Ainda no século IV a.C., organizaram-se agremiações ou corporações de atores, denominadas Artesãos de Dioniso, que alcançaram muito poder e respeito, mais tarde perdidos quando passaram a aceitar, em suas hostes, músicos, coristas, ajudantes e comparsas, o que provocou paulatina desconsideração social, a ponto de Aristóteles chamá-los de Parasitas de Dioniso. Outro depoimento aristotélico diz-nos que, à época, o intérprete despertava mais interesse que a obra poética. No ano de 449 a.C., foram instituídos os concursos para atores; o processo do individualismo começava a se estabelecer. Pólus foi o mais famoso, não só por suas qualidades de intérprete - segundo o filósofo Denis Diderot, ele teria interpretado uma cena de Eletra portando as cinzas do próprio filhos -, mas também por ter sido o professor de dicção do grande orador grego Demóstenes (385-322 a.C.), que ganhou notoriedade por sua arte retórica. Pólus legou-nos uma espécie de catálogo de máscaras pormenorizadamente descritas da fase decadente da comédia grega, onde estão fixados os tipos e os seus símbolos particulares, o que nos permite acompanhar a evolução da tragédia e da comédia desde a época pós-clássica do teatro grego.

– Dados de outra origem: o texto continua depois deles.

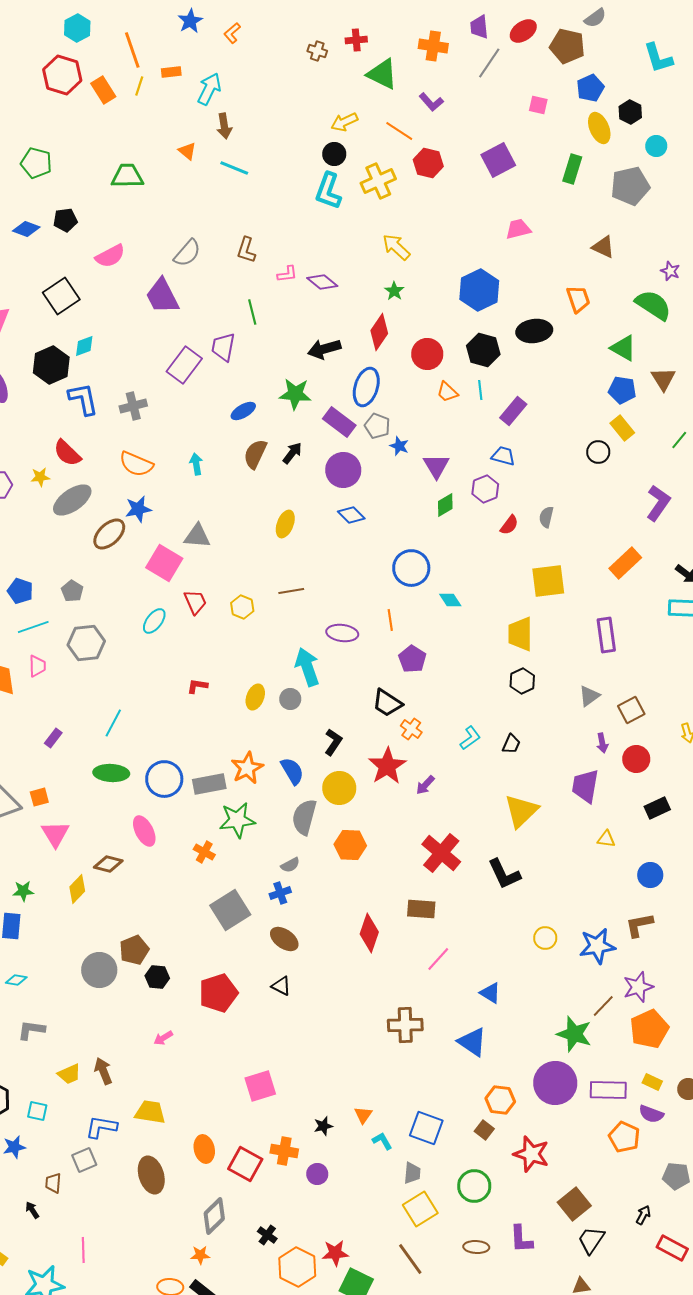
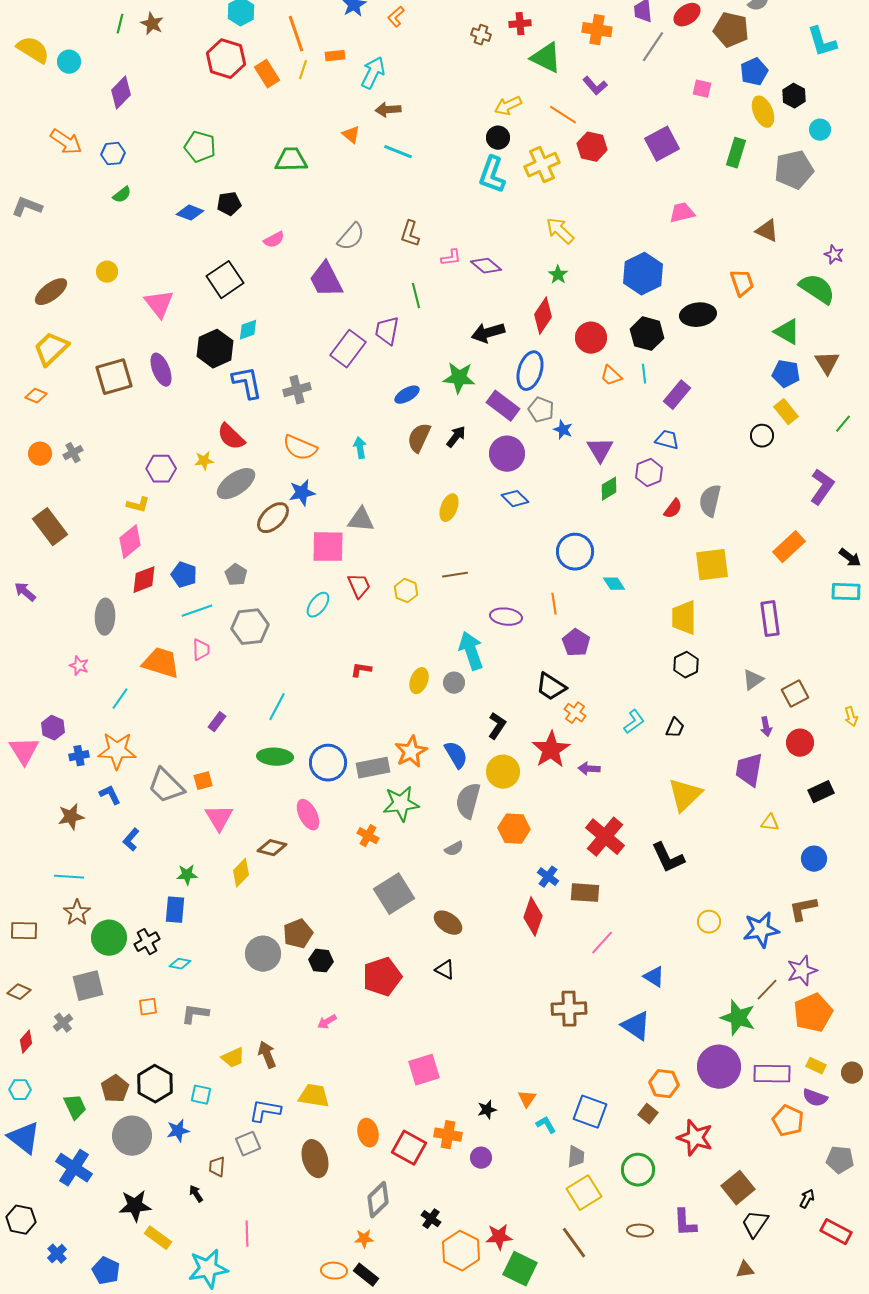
brown arrow: (224, 126) -> (388, 110), turned 95
pink semicircle: (110, 256) -> (274, 240), size x0.7
gray semicircle: (546, 517) -> (710, 501), size x1.5
pink square: (164, 563) -> (328, 547), turned -30
purple arrow: (425, 785) -> (589, 769), turned 50
blue cross: (280, 893) -> (548, 877), moved, turned -35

A profissão de ator sempre foi bem reputada na Grécia, sendo ele mantido pelo Estado desde os tempos de Sólon. Alguns atores chegaram a assumir funções diplomáticas, quando em viagem. O ator Aristodemo e o autor de comédias Anaxandides acompanharam a corte de Filipe da Macedônia, enquanto o ator Tesálio usufruiu as regalias do séquito de Alexandre Magno, que lhe confiou uma missão diplomática, pois, como ator, desfrutava do salvo-conduto de deslocar-se pelo território inimigo. De qualquer forma o ator trágico sempre foi considerado mais importante que o ator cômico.